Can you be clear about what your email contains, convey what benefit it will provide and be personal, interesting, clever, funny and/or eye-catching in 50 characters or fewer? A study by Experian shows that emails with personalized subject lines are 29% more likely to be opened, so consider using a “First Name” field or other hyper-targeted wording based on your list’s segmentation. Avoid words and punctuation that could flag your email as spam, such as “free,” “act now,” “limited time,” and excessive exclamation points and dollar signs. It looks spammy, and ain’t nobody got time for that.

6. Simplify
Your email newsletter isn’t a self-contained experience like a novel, short story or film. You don’t want it to end there. It’s just the beginning, with your goal to get readers to go somewhere else: to your product page, to make a purchase, to a landing page on your website to learn more, even to forward your email and share the message, creating a hyper-targeted referral. So don’t spill the beans. Use concise copy that leaves them wanting more. Keep the design clean, uncluttered and easy to scan. And by God, get those clicks to your website.

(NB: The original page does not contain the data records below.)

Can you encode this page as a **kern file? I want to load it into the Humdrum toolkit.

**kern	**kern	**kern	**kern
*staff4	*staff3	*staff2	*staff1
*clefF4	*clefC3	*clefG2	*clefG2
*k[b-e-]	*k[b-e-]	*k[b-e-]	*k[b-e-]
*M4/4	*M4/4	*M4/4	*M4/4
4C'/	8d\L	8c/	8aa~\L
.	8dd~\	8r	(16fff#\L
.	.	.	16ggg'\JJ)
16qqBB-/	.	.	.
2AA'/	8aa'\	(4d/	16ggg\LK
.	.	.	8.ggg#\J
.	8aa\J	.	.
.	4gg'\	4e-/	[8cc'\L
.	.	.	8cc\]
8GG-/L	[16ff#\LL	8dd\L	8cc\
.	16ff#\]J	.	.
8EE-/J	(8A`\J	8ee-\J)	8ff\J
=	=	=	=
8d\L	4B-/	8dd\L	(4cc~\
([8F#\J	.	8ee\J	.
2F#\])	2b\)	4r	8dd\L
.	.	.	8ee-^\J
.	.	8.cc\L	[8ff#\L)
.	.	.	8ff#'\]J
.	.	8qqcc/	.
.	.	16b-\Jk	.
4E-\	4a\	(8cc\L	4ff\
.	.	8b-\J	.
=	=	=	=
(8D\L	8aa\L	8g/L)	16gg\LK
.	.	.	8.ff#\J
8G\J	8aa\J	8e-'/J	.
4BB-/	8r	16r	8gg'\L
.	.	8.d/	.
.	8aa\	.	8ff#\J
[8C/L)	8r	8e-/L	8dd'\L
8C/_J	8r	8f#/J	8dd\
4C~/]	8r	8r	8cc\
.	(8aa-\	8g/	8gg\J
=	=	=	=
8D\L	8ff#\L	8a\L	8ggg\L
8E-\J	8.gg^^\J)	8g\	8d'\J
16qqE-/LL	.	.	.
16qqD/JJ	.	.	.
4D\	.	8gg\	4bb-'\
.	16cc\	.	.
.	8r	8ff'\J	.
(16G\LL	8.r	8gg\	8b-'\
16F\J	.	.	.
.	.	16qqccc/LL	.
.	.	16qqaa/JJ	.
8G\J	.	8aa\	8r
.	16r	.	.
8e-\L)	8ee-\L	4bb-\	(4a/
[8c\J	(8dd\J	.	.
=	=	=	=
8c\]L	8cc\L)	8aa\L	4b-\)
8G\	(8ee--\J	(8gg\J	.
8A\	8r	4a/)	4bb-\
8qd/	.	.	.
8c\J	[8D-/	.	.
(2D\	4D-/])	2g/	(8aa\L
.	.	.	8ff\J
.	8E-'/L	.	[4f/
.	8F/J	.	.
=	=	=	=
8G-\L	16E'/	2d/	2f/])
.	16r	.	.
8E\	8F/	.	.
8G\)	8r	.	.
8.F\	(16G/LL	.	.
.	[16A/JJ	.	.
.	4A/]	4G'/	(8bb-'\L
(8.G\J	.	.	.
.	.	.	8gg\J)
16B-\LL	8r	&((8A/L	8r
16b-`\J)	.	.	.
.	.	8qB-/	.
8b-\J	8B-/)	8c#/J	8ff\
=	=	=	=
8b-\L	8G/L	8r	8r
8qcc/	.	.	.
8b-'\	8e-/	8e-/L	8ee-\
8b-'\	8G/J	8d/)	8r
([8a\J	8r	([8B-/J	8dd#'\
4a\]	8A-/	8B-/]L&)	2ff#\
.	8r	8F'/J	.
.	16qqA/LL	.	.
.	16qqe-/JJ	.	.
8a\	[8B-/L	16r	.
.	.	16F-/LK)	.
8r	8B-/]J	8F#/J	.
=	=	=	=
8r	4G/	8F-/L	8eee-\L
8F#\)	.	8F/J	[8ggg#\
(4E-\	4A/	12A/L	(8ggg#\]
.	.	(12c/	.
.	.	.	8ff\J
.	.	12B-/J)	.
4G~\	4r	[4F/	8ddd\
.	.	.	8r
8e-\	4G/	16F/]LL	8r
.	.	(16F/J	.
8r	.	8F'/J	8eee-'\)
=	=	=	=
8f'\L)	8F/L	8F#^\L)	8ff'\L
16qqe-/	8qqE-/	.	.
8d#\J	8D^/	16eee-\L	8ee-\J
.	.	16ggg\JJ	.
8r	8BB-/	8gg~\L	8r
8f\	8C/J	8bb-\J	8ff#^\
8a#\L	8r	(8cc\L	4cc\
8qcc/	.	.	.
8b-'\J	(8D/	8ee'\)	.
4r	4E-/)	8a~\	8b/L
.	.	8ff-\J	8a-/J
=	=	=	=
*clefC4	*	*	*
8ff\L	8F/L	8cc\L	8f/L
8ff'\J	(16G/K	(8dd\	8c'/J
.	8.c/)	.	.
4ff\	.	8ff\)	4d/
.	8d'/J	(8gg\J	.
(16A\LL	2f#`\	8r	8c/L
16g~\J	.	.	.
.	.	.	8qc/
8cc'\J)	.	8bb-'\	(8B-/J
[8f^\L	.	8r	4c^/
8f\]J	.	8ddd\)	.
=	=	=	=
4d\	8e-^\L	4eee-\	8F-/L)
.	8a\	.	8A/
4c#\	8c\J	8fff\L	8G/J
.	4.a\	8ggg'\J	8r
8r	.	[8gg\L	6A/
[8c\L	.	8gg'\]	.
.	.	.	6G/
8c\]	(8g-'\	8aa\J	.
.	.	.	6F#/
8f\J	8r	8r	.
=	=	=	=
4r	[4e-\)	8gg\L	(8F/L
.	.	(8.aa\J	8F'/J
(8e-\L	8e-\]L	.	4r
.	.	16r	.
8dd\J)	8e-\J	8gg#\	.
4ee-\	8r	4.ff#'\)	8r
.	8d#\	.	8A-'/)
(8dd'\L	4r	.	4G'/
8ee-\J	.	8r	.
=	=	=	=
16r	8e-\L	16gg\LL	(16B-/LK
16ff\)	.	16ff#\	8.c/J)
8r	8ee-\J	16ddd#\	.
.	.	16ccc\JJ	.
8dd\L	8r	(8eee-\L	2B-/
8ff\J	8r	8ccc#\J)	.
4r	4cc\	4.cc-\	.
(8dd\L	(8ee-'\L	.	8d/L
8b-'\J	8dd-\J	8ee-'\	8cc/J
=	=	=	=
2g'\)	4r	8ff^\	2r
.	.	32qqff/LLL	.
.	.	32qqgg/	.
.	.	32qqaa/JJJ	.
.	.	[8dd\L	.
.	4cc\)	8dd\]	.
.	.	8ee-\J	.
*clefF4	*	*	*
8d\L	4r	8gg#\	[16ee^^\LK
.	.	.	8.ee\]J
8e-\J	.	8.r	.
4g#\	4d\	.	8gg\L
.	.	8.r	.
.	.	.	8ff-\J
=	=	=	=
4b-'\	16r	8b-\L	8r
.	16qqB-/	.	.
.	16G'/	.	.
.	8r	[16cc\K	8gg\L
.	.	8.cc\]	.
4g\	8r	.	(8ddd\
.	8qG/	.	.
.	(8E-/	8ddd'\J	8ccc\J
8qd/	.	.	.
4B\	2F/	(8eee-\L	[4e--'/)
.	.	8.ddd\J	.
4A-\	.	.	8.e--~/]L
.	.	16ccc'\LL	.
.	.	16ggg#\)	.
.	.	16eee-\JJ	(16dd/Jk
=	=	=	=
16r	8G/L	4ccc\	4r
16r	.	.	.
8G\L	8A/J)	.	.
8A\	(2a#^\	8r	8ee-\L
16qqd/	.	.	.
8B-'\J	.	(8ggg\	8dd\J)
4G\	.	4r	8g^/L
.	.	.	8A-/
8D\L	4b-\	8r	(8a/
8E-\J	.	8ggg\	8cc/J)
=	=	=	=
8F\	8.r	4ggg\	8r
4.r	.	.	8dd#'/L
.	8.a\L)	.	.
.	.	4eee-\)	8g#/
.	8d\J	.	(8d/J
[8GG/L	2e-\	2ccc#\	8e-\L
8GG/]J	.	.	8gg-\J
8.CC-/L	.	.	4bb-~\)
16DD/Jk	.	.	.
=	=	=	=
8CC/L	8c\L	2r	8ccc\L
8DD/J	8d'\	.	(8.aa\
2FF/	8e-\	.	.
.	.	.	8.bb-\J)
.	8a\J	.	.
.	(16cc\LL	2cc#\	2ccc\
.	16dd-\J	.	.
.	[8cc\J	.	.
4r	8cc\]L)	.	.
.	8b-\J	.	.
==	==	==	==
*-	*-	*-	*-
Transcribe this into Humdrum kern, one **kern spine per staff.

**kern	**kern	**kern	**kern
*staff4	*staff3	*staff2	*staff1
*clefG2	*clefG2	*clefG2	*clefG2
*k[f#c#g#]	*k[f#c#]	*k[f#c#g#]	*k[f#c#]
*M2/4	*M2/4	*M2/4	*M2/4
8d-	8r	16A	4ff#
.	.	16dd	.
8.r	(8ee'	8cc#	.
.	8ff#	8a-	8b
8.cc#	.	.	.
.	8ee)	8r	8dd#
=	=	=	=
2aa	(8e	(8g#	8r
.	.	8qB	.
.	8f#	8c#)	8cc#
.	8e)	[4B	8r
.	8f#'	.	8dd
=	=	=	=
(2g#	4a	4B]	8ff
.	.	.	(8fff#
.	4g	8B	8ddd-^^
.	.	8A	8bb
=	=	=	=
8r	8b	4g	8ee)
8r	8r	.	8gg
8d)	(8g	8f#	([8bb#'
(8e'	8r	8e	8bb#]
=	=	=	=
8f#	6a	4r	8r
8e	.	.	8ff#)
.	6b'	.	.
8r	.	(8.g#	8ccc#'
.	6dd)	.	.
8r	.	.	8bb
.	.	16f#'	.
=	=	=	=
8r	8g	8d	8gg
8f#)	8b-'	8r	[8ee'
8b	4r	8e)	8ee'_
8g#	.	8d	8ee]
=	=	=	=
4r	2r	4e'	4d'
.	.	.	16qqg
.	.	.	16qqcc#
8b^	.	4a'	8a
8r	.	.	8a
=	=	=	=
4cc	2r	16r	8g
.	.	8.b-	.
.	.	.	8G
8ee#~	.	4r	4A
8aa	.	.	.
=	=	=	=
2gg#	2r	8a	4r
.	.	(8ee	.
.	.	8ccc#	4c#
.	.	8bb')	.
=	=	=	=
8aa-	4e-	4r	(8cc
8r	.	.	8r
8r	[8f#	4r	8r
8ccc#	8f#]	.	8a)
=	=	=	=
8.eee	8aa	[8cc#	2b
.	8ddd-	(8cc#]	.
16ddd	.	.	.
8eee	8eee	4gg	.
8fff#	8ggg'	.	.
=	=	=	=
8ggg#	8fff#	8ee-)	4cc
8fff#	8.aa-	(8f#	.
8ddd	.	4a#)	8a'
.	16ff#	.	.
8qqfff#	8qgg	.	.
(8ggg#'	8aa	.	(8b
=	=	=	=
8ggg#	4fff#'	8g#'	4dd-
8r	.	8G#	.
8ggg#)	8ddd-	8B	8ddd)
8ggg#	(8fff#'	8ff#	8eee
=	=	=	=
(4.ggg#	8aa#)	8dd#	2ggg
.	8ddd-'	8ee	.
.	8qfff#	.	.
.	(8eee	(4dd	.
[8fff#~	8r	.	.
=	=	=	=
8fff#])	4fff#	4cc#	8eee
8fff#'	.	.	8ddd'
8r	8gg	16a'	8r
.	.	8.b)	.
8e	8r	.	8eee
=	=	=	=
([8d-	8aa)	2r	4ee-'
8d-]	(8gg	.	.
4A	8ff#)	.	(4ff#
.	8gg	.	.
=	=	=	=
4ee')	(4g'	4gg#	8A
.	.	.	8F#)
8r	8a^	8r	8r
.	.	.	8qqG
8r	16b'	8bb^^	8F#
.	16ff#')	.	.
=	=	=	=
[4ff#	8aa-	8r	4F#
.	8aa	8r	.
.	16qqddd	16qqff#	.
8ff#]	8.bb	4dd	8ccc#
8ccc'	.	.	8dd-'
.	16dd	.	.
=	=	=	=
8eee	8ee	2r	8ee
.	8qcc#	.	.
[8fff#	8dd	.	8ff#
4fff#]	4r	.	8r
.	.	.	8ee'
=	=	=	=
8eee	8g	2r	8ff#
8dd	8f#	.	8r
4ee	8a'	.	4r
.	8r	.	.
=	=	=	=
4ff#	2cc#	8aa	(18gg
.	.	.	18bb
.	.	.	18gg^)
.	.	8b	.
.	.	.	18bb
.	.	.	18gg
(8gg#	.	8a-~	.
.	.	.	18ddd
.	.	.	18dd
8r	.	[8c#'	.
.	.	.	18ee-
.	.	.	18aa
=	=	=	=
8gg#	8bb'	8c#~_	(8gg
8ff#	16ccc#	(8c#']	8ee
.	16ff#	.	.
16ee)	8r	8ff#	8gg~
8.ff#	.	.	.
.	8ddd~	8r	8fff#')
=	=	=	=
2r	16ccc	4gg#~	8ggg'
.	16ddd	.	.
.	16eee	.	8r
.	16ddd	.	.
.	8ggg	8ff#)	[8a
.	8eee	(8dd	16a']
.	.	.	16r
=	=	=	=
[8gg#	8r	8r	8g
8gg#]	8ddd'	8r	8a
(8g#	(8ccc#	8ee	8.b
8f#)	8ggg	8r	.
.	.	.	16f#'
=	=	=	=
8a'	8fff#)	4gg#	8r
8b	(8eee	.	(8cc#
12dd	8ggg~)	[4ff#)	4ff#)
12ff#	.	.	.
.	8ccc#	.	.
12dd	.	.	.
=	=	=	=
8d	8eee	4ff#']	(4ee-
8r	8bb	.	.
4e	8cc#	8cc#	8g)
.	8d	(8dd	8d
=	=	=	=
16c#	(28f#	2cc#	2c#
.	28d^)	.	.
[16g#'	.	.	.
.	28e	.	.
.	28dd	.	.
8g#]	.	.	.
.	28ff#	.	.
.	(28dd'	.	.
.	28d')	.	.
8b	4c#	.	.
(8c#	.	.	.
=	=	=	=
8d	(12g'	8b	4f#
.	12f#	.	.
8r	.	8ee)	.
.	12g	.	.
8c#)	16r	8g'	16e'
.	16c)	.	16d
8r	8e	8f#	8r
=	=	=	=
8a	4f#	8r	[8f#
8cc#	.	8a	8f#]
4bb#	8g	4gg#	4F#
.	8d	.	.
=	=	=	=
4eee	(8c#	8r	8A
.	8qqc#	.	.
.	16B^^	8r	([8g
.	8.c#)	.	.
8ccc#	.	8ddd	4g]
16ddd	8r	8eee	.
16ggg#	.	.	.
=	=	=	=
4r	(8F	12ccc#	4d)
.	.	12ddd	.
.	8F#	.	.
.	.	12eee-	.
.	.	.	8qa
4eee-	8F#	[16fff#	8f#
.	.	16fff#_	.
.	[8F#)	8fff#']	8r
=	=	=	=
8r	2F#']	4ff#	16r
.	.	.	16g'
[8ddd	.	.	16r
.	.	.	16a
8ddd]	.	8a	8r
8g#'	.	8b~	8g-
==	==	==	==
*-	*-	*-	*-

7. Send Yourself a Test & Pull it Up On Your Phone
You’d be surprised at how many people create newsletters on a laptop or other device, and never double-check that their content is legible and functional on a variety of devices. Almost half of all emails are opened on smartphones, so make sure your email works for these users. “Optimized for mobile” sounds scary and complicated, but simply means your email should work on a phone. It should open easily, all the buttons should work and be the right size, and the content should be brief and in a readable font and size.

8. Analyze Your Results
If you’re using an email marketing system like MailChimp, Constant Contact or similar, you’ll have access to post-send metrics, which are great to help you dial in your approach and improve your results. For example, the email open rate tells you how effective your subject lines are, bounce rate is a reflection of the quality of your email subscriber list, and click rates measure engagement with your newsletter content.

9. Habituate It
I have email newsletters that I actually look forward to, even get excited about receiving. The Skimm hits my Inbox daily at around 6am ET. Marie Forleo sends me her latest episode of MarieTV every Tuesday around noon. Both of these newsletters provide content that I care about, that educates and entertains me, that’s fun and gets me thinking, even that I rely on. The best email newsletters are able to create this level of excitement for their audience. In combination with great content, I think the key is consistency, or creating a habit. Frequency, day of the week, and time of day all matter in setting expectations and creating drool-worthy email newsletters.

10. Trial & Error
Best practices like the ones I’ve covered here are a great place to start, but the only way to determine exactly what works for your customers is to use A/B testing, a fancy word for “trial and error.” Test everything you can think of—CTA placement, color, content, links vs. buttons, subject line length, content, tone, use of images, animation, video … #allthethings … but be sure you only test one element at a time for clear “yes” or “no” results.